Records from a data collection

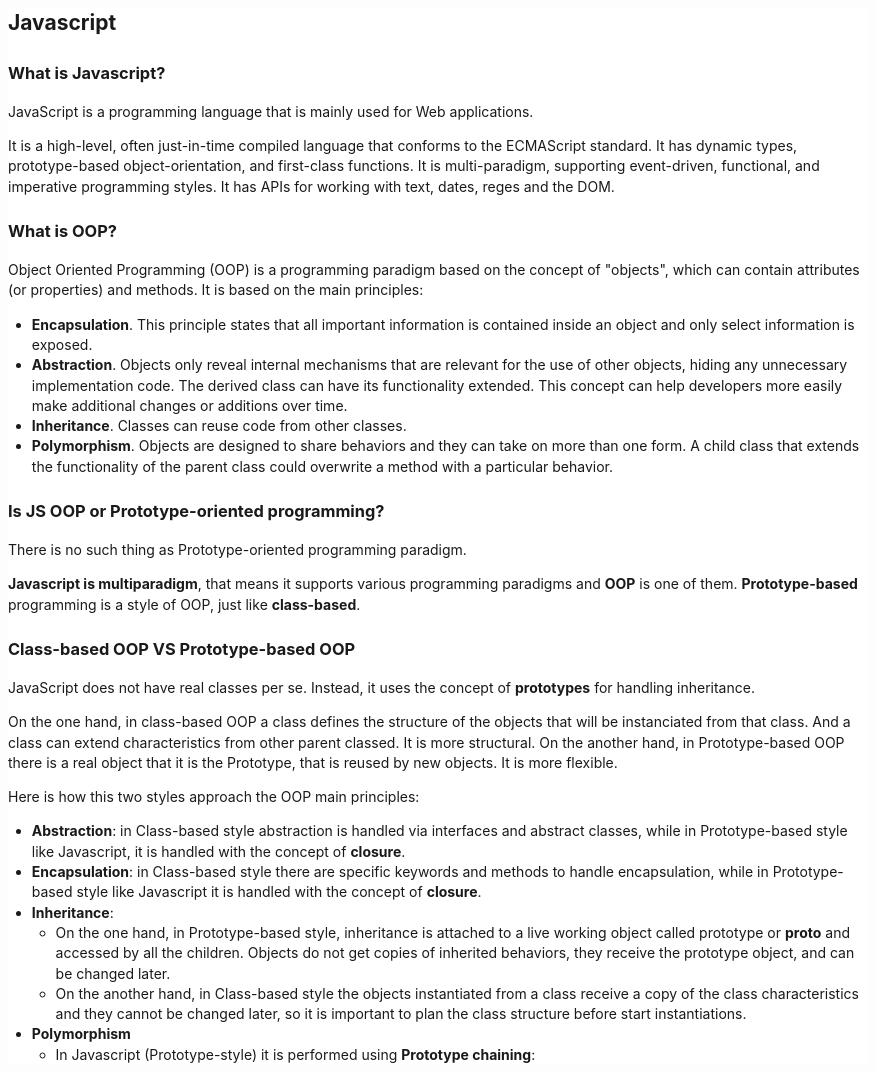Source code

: <a name="javascript"/>

## Javascript

### What is Javascript?

JavaScript is a programming language that is mainly used for Web applications.

It is a high-level, often just-in-time compiled language that conforms to the ECMAScript standard. It has dynamic types, prototype-based object-orientation, and first-class functions. It is multi-paradigm, supporting event-driven, functional, and imperative programming styles. It has APIs for working with text, dates, reges and the DOM.

### What is OOP?

Object Oriented Programming (OOP) is a programming paradigm based on the concept of "objects", which can contain attributes (or properties) and methods. It is based on the main principles:

- **Encapsulation**. This principle states that all important information is contained inside an object and only select information is exposed.
- **Abstraction**. Objects only reveal internal mechanisms that are relevant for the use of other objects, hiding any unnecessary implementation code. The derived class can have its functionality extended. This concept can help developers more easily make additional changes or additions over time.
- **Inheritance**. Classes can reuse code from other classes.
- **Polymorphism**. Objects are designed to share behaviors and they can take on more than one form. A child class that extends the functionality of the parent class could overwrite a method with a particular behavior.

### Is JS OOP or Prototype-oriented programming?

There is no such thing as Prototype-oriented programming paradigm.

**Javascript is multiparadigm**, that means it supports various programming paradigms and **OOP** is one of them. **Prototype-based** programming is a style of OOP, just like **class-based**.

### Class-based OOP VS Prototype-based OOP

JavaScript does not have real classes per se. Instead, it uses the concept of **prototypes** for handling inheritance.

On the one hand, in class-based OOP a class defines the structure of the objects that will be instanciated from that class. And a class can extend characteristics from other parent classed. It is more structural. On the another hand, in Prototype-based OOP there is a real object that it is the Prototype, that is reused by new objects. It is more flexible.

Here is how this two styles approach the OOP main principles:

- **Abstraction**: in Class-based style abstraction is handled via interfaces and abstract classes, while in Prototype-based style like Javascript, it is handled with the concept of **closure**.
- **Encapsulation**: in Class-based style there are specific keywords and methods to handle encapsulation, while in Prototype-based style like Javascript it is handled with the concept of **closure**.
- **Inheritance**:
  - On the one hand, in Prototype-based style, inheritance is attached to a live working object called prototype or __proto__ and accessed by all the children. Objects do not get copies of inherited behaviors, they receive the prototype object, and can be changed later.
  - On the another hand, in Class-based style the objects instantiated from a class receive a copy of the class characteristics and they cannot be changed later, so it is important to plan the class structure before start instantiations.
- **Polymorphism**
  - In Javascript (Prototype-style) it is performed using **Prototype chaining**:
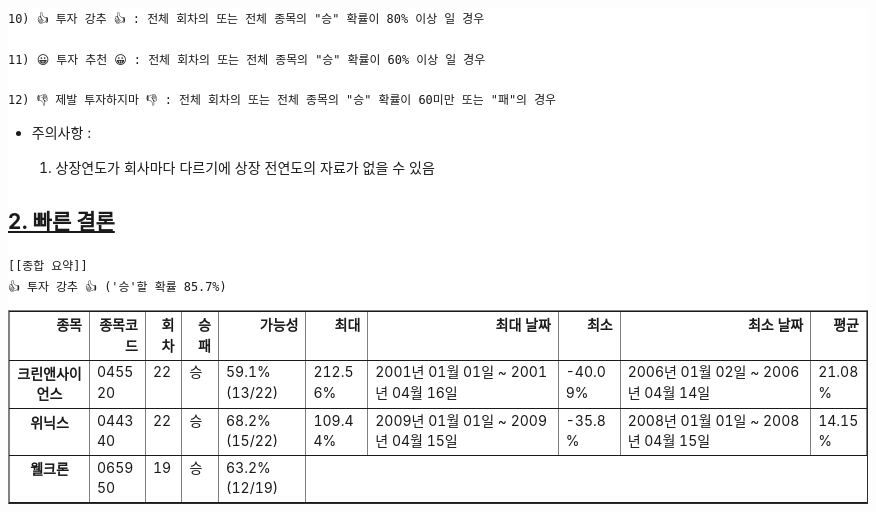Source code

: 	10) 👍 투자 강추 👍 : 전체 회차의 또는 전체 종목의 "승" 확률이 80% 이상 일 경우

	11) 😀 투자 추천 😀 : 전체 회차의 또는 전체 종목의 "승" 확률이 60% 이상 일 경우

	12) 👎 제발 투자하지마 👎 : 전체 회차의 또는 전체 종목의 "승" 확률이 60미만 또는 "패"의 경우



- 주의사항 : 

	1) 상장연도가 회사마다 다르기에 상장 전연도의 자료가 없을 수 있음


## <U>2. 빠른 결론</U>


    [[종합 요약]]
    👍 투자 강추 👍 ('승'할 확률 85.7%)



<div>
<table border="1" class="dataframe">
  <thead>
    <tr style="text-align: right;">
      <th>종목</th>
      <th>종목코드</th>
      <th>회차</th>
      <th>승패</th>
      <th>가능성</th>
      <th>최대</th>
      <th>최대 날짜</th>
      <th>최소</th>
      <th>최소 날짜</th>
      <th>평균</th>
    </tr>
  </thead>
  <tbody>
    <tr>
      <th>크린앤사이언스</th>
      <td>045520</td>
      <td>22</td>
      <td>승</td>
      <td>59.1% (13/22)</td>
      <td>212.56%</td>
      <td>2001년 01월 01일 ~ 2001년 04월 16일</td>
      <td>-40.09%</td>
      <td>2006년 01월 02일 ~ 2006년 04월 14일</td>
      <td>21.08%</td>
    </tr>
    <tr>
      <th>위닉스</th>
      <td>044340</td>
      <td>22</td>
      <td>승</td>
      <td>68.2% (15/22)</td>
      <td>109.44%</td>
      <td>2009년 01월 01일 ~ 2009년 04월 15일</td>
      <td>-35.8%</td>
      <td>2008년 01월 01일 ~ 2008년 04월 15일</td>
      <td>14.15%</td>
    </tr>
    <tr>
      <th>웰크론</th>
      <td>065950</td>
      <td>19</td>
      <td>승</td>
      <td>63.2% (12/19)</td>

Instructions for the task: All of the data above should be quoted exactly, except for the pictures.

Reply to the task:
Source code

: <a name="javascript"/>

## Javascript

### What is Javascript?

JavaScript is a programming language that is mainly used for Web applications.

It is a high-level, often just-in-time compiled language that conforms to the ECMAScript standard. It has dynamic types, prototype-based object-orientation, and first-class functions. It is multi-paradigm, supporting event-driven, functional, and imperative programming styles. It has APIs for working with text, dates, reges and the DOM.

### What is OOP?

Object Oriented Programming (OOP) is a programming paradigm based on the concept of "objects", which can contain attributes (or properties) and methods. It is based on the main principles:

- **Encapsulation**. This principle states that all important information is contained inside an object and only select information is exposed.
- **Abstraction**. Objects only reveal internal mechanisms that are relevant for the use of other objects, hiding any unnecessary implementation code. The derived class can have its functionality extended. This concept can help developers more easily make additional changes or additions over time.
- **Inheritance**. Classes can reuse code from other classes.
- **Polymorphism**. Objects are designed to share behaviors and they can take on more than one form. A child class that extends the functionality of the parent class could overwrite a method with a particular behavior.

### Is JS OOP or Prototype-oriented programming?

There is no such thing as Prototype-oriented programming paradigm.

**Javascript is multiparadigm**, that means it supports various programming paradigms and **OOP** is one of them. **Prototype-based** programming is a style of OOP, just like **class-based**.

### Class-based OOP VS Prototype-based OOP

JavaScript does not have real classes per se. Instead, it uses the concept of **prototypes** for handling inheritance.

On the one hand, in class-based OOP a class defines the structure of the objects that will be instanciated from that class. And a class can extend characteristics from other parent classed. It is more structural. On the another hand, in Prototype-based OOP there is a real object that it is the Prototype, that is reused by new objects. It is more flexible.

Here is how this two styles approach the OOP main principles:

- **Abstraction**: in Class-based style abstraction is handled via interfaces and abstract classes, while in Prototype-based style like Javascript, it is handled with the concept of **closure**.
- **Encapsulation**: in Class-based style there are specific keywords and methods to handle encapsulation, while in Prototype-based style like Javascript it is handled with the concept of **closure**.
- **Inheritance**:
  - On the one hand, in Prototype-based style, inheritance is attached to a live working object called prototype or __proto__ and accessed by all the children. Objects do not get copies of inherited behaviors, they receive the prototype object, and can be changed later.
  - On the another hand, in Class-based style the objects instantiated from a class receive a copy of the class characteristics and they cannot be changed later, so it is important to plan the class structure before start instantiations.
- **Polymorphism**
  - In Javascript (Prototype-style) it is performed using **Prototype chaining**:
Source code

: 	10) 👍 투자 강추 👍 : 전체 회차의 또는 전체 종목의 "승" 확률이 80% 이상 일 경우

	11) 😀 투자 추천 😀 : 전체 회차의 또는 전체 종목의 "승" 확률이 60% 이상 일 경우

	12) 👎 제발 투자하지마 👎 : 전체 회차의 또는 전체 종목의 "승" 확률이 60미만 또는 "패"의 경우



- 주의사항 : 

	1) 상장연도가 회사마다 다르기에 상장 전연도의 자료가 없을 수 있음


## <U>2. 빠른 결론</U>


    [[종합 요약]]
    👍 투자 강추 👍 ('승'할 확률 85.7%)



<div>
<table border="1" class="dataframe">
  <thead>
    <tr style="text-align: right;">
      <th>종목</th>
      <th>종목코드</th>
      <th>회차</th>
      <th>승패</th>
      <th>가능성</th>
      <th>최대</th>
      <th>최대 날짜</th>
      <th>최소</th>
      <th>최소 날짜</th>
      <th>평균</th>
    </tr>
  </thead>
  <tbody>
    <tr>
      <th>크린앤사이언스</th>
      <td>045520</td>
      <td>22</td>
      <td>승</td>
      <td>59.1% (13/22)</td>
      <td>212.56%</td>
      <td>2001년 01월 01일 ~ 2001년 04월 16일</td>
      <td>-40.09%</td>
      <td>2006년 01월 02일 ~ 2006년 04월 14일</td>
      <td>21.08%</td>
    </tr>
    <tr>
      <th>위닉스</th>
      <td>044340</td>
      <td>22</td>
      <td>승</td>
      <td>68.2% (15/22)</td>
      <td>109.44%</td>
      <td>2009년 01월 01일 ~ 2009년 04월 15일</td>
      <td>-35.8%</td>
      <td>2008년 01월 01일 ~ 2008년 04월 15일</td>
      <td>14.15%</td>
    </tr>
    <tr>
      <th>웰크론</th>
      <td>065950</td>
      <td>19</td>
      <td>승</td>
      <td>63.2% (12/19)</td>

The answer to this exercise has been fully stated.